Specific pharmacokinetic interaction between lumefantrine and monodesbutyl-benflumetol in Plasmodium falciparum.

Wien Klin Wochenschr 2007 ;119(19-20 Suppl 3):60-6

Institute of Specific Prophylaxis and Tropical Medicine, Center for Physiology and Pathophysiology, Medical University of Vienna, Vienna, Austria.
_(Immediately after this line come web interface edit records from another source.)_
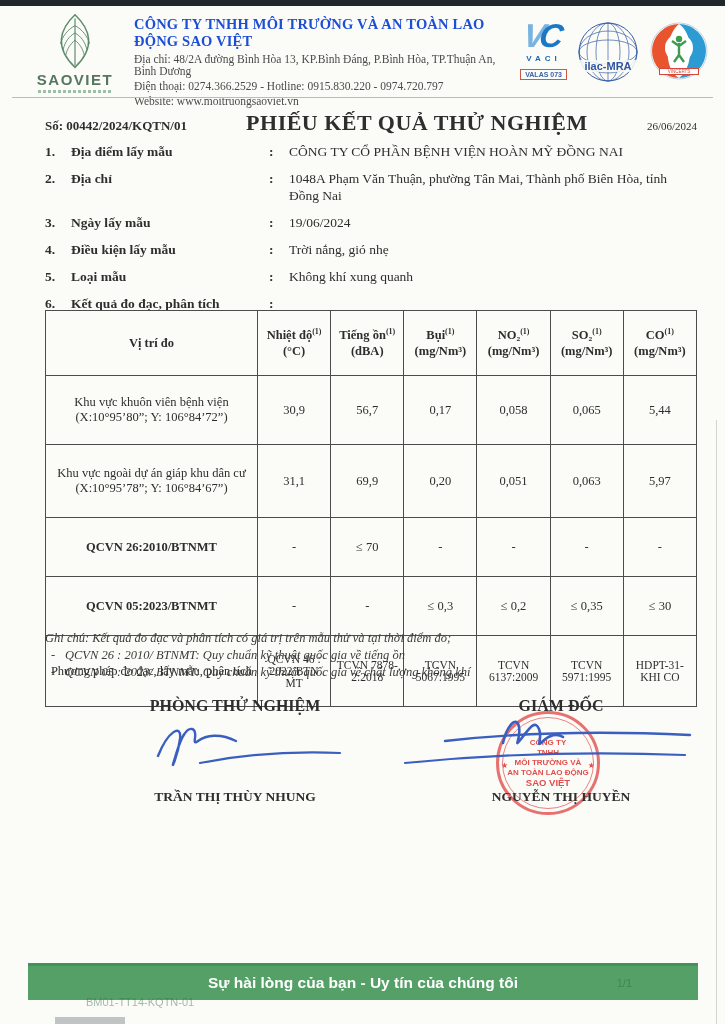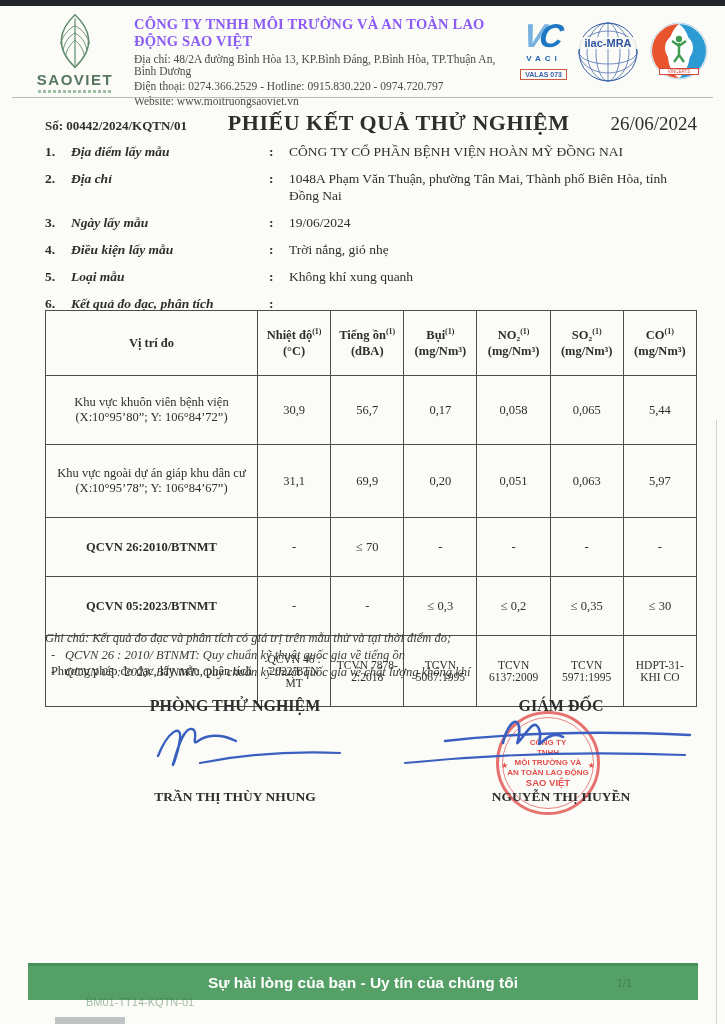--- a/index.html
+++ b/index.html
@@ -10,52 +10,52 @@
   .scan-smudge{position:absolute;left:55px;bottom:0;width:70px;height:7px;background:#8f979b;opacity:.55;}
 
   
   .header{position:absolute;top:13px;left:30px;right:16px;display:flex;gap:14px;}
   .logo-block{width:90px;text-align:center;}
   .logo-leaf{display:block;margin:0 auto;}
   .logo-text{font-family:"Liberation Sans",sans-serif;font-weight:bold;font-size:15px;
              letter-spacing:1.5px;color:#55775f;}
   .logo-tagline{height:3px;margin:2px 8px 0 8px;background:repeating-linear-gradient(90deg,#9dbfa6 0 3px,transparent 3px 5px);}
   .company{flex:1;padding-top:3px;min-width:0;}
-  .company-name{font-size:14.5px;font-weight:bold;color:#8b5cf6;letter-spacing:.2px;}
+  .company-name{font-size:14.5px;font-weight:bold;color:#1d4ed8;letter-spacing:.2px;}
   .company-line{font-size:11.5px;color:#4a4a4a;margin-top:3px;}
   .badges{display:flex;gap:10px;align-items:flex-start;padding-top:8px;}
   .badge{text-align:center;}
   .vc-mark{font-family:"Liberation Sans",sans-serif;font-style:italic;font-weight:bold;
            font-size:33px;line-height:30px;transform:skewX(-8deg);}
   .vc-v{color:#79b4e0;}
   .vc-c{color:#1c78c4;margin-left:-6px;}
   .vc-label{font-family:"Liberation Sans",sans-serif;font-size:8px;letter-spacing:4px;
             color:#1a67b2;margin-top:3px;font-weight:bold;}
   .vc-box{display:inline-block;font-family:"Liberation Sans",sans-serif;font-size:7px;
           color:#3a62a8;border:1px solid #cc5a43;padding:1px 4px;margin-top:2px;font-weight:bold;}
   .ilac-circle{position:relative;width:62px;height:62px;}
-  .ilac-text{position:absolute;left:-4px;right:-4px;top:16px;background:rgba(251,251,247,.85);
+  .ilac-text{position:absolute;left:-4px;right:-4px;top:39px;background:rgba(251,251,247,.85);
              font-family:"Liberation Sans",sans-serif;font-weight:bold;font-size:11px;color:#2f55a2;}
   .vin-circle{position:relative;width:60px;height:60px;}
   .vin-box{position:absolute;left:10px;right:10px;bottom:6px;border:1px solid #d6473a;
            font-family:"Liberation Sans",sans-serif;font-size:4.5px;color:#d6473a;background:#fff;}
 
   .divider{position:absolute;top:97px;left:12px;right:12px;height:1px;background:#bcbcb6;}
 
   
   .titlerow{position:absolute;top:110px;left:45px;right:28px;display:flex;align-items:baseline;}
   .doc-number{font-size:13px;font-weight:bold;white-space:nowrap;}
   .doc-title{flex:1;text-align:center;font-size:22px;font-weight:bold;letter-spacing:.5px;white-space:nowrap;}
-  .doc-date{font-size:19px;white-space:nowrap;}
+  .doc-date{font-size:11px;white-space:nowrap;}
 
   
   .info{position:absolute;top:143px;left:45px;right:28px;}
   .info-row{display:flex;align-items:flex-start;margin-bottom:10px;font-size:13.5px;line-height:17px;}
   .info-num{width:26px;font-weight:bold;flex:none;}
-  .info-label{width:198px;font-weight:bold;flex:none;font-style:italic;}
+  .info-label{width:198px;font-weight:bold;flex:none;}
   .info-colon{width:20px;font-weight:bold;flex:none;}
   .info-value{flex:1;}
 
   
   table.results{position:absolute;top:310px;left:45px;width:652px;border-collapse:collapse;
                 font-size:12.5px;table-layout:fixed;}
   .results th,.results td{border:1px solid #4c4c4c;padding:9px 3px;text-align:center;
                           vertical-align:middle;overflow-wrap:break-word;}
   .results th{font-weight:bold;height:46px;}
   .results .col-loc{width:205px;}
The blood schizontocidal activity of lumefantrine, monodesbutyl-benflumetol (DBB) and a 999:1 combination of both compounds has been investigated in 26 fresh isolates of Plasmodium falciparum from northwestern Thailand, using the WHO standard protocol Mark II for determining the inhibition of schizont maturation. The geometric mean cut-off concentrations of schizont maturation (GMCOC) were 943.2 nM for lumefantrine, 146.3 nM for DBB and 182.2 nM for the 999:1 combination of lumefantrine and DBB. The EC(50) values were 27.3 nM for lumefantrine, 5.7 nM for DBB, and 16.5 nM for the combination, and the EC(90) values 163.1 nM for lumefantrine, 44.1 nM for DBB, and 78.3 nM for the combination. Despite the very low concentration in the combination, DBB exerted significant synergistic activity with lumefantrine that was strongest at the EC(90) and EC(99) levels. Correlation analysis indicates that DBB is the leading determinant for the activity of the combination.